For the most part, people who inquire about my mom do so with incredible sensitivity and sympathy. A simple, “How’s your mom?” or even better, “How is your mom, today,” tells me you know that each day brings its own set of challenges and leaves space for me to be more honest in my reply.
On two occasions that I remember vividly, I was asked if my mom was, “getting better.” Unless you know something I don’t know about the nature of progressive, incurable diseases, I’m going to have to assume that you did not know that Alzheimer’s is currently a progressive and incurable disease. And in that case, as a general rule of thumb, I’m going to recommend that you refrain from asking if someone is “getting better” when you aren’t sure if that is humanly possible. It actually just sucks for the person having to answer the question.

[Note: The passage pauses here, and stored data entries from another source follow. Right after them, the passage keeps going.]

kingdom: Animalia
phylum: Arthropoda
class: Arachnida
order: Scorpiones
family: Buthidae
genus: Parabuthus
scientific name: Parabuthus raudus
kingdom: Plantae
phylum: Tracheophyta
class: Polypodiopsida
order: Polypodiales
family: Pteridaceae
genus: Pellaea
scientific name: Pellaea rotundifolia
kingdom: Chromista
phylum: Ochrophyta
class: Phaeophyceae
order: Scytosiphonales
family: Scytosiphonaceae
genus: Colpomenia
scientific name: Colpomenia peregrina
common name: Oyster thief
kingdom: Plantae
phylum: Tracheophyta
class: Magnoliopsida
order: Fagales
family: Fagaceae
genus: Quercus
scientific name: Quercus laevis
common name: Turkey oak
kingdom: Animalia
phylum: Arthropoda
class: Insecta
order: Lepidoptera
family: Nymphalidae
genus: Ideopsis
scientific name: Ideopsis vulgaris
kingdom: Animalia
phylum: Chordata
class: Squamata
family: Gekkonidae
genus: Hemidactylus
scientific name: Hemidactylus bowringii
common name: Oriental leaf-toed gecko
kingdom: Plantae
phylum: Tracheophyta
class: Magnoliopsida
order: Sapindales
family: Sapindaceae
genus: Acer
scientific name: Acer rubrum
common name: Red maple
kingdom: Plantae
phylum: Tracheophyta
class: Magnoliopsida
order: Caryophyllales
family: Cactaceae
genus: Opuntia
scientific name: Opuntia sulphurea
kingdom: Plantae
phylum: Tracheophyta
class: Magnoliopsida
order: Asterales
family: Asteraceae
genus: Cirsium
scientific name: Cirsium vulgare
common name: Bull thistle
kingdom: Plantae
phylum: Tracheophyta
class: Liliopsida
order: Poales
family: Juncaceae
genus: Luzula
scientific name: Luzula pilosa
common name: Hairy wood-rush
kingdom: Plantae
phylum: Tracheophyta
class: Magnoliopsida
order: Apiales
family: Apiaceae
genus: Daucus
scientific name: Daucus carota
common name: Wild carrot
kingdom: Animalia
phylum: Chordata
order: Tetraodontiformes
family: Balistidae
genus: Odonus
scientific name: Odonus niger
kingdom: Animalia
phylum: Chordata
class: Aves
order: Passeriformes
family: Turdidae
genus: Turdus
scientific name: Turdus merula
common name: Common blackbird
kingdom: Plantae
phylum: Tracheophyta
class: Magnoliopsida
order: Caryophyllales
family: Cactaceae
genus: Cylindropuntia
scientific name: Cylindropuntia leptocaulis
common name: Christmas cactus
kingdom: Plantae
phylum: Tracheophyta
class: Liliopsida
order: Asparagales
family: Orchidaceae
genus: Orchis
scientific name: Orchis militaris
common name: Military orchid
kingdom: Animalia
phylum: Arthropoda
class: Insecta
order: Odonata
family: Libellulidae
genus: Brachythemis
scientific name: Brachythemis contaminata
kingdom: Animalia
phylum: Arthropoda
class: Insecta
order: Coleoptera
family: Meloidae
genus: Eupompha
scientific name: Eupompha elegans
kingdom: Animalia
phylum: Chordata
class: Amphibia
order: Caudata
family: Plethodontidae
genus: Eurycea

And yes, people still ask, “does she remember you?” And I pause. Because as I said, I genuinely don’t know. But when I hear that question, it usually signifies to me that the asker has not had much experience with the disease on a personal level. They probably haven’t dealt with the nuances of this question, because remembering someone is not a light switch that suddenly gets flipped off. It is camouflaged in a long stare, a flicker across the eyes. It always keeps me guessing. It’s the tide that has gone out, only to flood back in for a brief moment of lucidity.
So I’d love it if instead you asked, “How’s your mom today?” And I’ll probably answer that she’s hanging in there, and so am I. And thanks for asking.